[This article first ran in the L.A. Times.]
Touring with contemporary, soft-slippered ballets, Ballet du Grand Théâtre de Genève made its West Coast debut at the Dorothy Chandler Pavilion on Friday with a trio of eye-catching works set to canonical ballet music choreographed by Benjamin Millepied, now known widely for his work in “Black Swan.”
Heretofore unseen in the U.S., “Amoveo,” “La Spectre de la Rose,” and “Les Sylphides” gave weekend concertgoers a taste of the bright designs, group dynamics and knotty, weighted movement lexicon that stand to be a fixed point in Los Angeles’ dance future. (Millepied has plans for a new “L.A Dance Project” arts collective in alliance with the Music Center next season.) Stimulated by humor, sexuality and surprise, these dances never sagged.

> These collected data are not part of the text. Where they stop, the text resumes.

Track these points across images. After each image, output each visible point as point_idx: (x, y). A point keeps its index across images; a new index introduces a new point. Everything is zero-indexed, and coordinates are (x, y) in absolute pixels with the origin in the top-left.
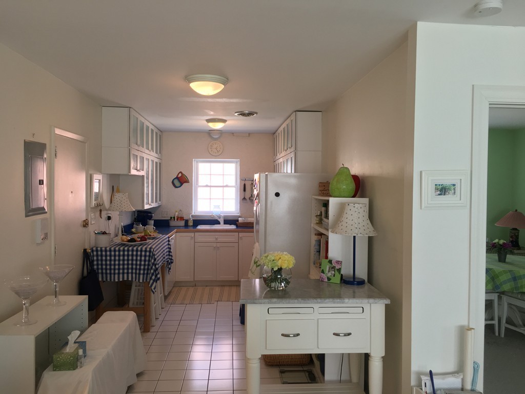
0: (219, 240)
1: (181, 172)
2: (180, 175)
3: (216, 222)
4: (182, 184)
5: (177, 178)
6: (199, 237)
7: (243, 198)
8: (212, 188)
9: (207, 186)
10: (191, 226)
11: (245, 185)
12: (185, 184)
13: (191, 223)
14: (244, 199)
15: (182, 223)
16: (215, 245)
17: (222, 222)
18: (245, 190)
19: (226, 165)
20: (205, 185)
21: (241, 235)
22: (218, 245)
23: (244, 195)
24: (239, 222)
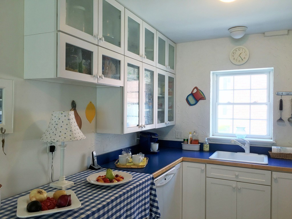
0: (241, 178)
1: (196, 88)
2: (195, 91)
4: (197, 101)
5: (192, 94)
6: (213, 171)
7: (279, 118)
8: (235, 106)
9: (229, 104)
10: (207, 152)
11: (281, 102)
12: (201, 102)
13: (206, 148)
14: (281, 120)
15: (197, 147)
16: (234, 184)
17: (247, 149)
19: (255, 77)
20: (226, 102)
21: (276, 175)
22: (240, 185)
23: (281, 115)
24: (273, 151)
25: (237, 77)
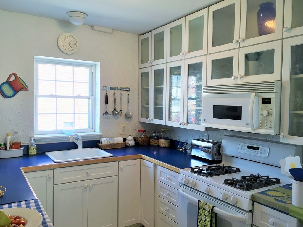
0: (92, 175)
1: (14, 74)
2: (13, 78)
3: (72, 146)
4: (16, 92)
5: (8, 82)
6: (61, 175)
7: (105, 111)
8: (58, 99)
9: (51, 96)
10: (34, 155)
11: (107, 96)
12: (20, 93)
13: (33, 151)
14: (106, 113)
15: (19, 152)
16: (86, 184)
17: (80, 145)
18: (107, 102)
20: (49, 94)
22: (91, 183)
23: (106, 108)
24: (104, 143)
25: (59, 67)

But they had some off-flavors.
In “Amoveo” (2006), set to four excerpts from Philip Glass’ “Einstein on the Beach,” relationships moved from delineation to unreadability in seconds, while Paul Cox’s Op Art scrim filled with two slow-moving lines of color that multiplied into a dizzying crosshatch. Tangled, exhaustive partnerings echoed the ceasless looping organ. Finishes were casual, even ugly.
Weight was signaled obsessively — women over-responded to gravity, men ricocheted in response to nothing much, neither could assume closed-foot positions. Thus when a duo (Madeline Wong, Nathanaël Marie) managed to fulfill an airborne balance, it took on climactic proportions. Likewise when men launched into clear buoyant jumps that ended with neatly tucked feet, one’s heart soared (this, plus the Santo Loquasto-style costumes, was pure Paul Taylor). But why didn’t the droopy women ever get a similarly clear, independent moment in “Amoveo”?
The woman (Sarawanee Tanatanit) in “Le Spectre de la Rose” (2011), set to Carl Maria Von Weber’s “Invitation to the Dance,” began folded over, asleep on her feet, while a fat moon glowed on Cox’s handsome bedroom set. She didn’t rouse when three memorable masked men (Joseph Aitken, Pierre-Antoine Brunet, Vladimir Ippolitov) burst through the window and launched into bravura side-split leaps like a treasured “Land of Crime” divertissement.
The delightful ending set her free, but why was she man-handled while sleeping for two-thirds of the piece? There are many ways to convey a dreamer.
Men and woman both acted ignobly in Millepied’s all-too-human “Les Sylphides,” with another clean, peppy set and updated Romantic bell-shaped tutus (sadly leadening sans pointe shoes) by Cox. Again featuring women with low centers of gravity and emphatic torsos (Daniela Zaghini shone) and vertical men who broke through their inertia like jumping dolphins, the piece seemed hurriedly assembled and under-rehearsed.
If only the entire piece were as visionary, rhythmic and crafted as the quick-framed Prelude section, which began and ended with a woman’s (Yu Otagaki) outstretched reach toward a translucent lightbulb.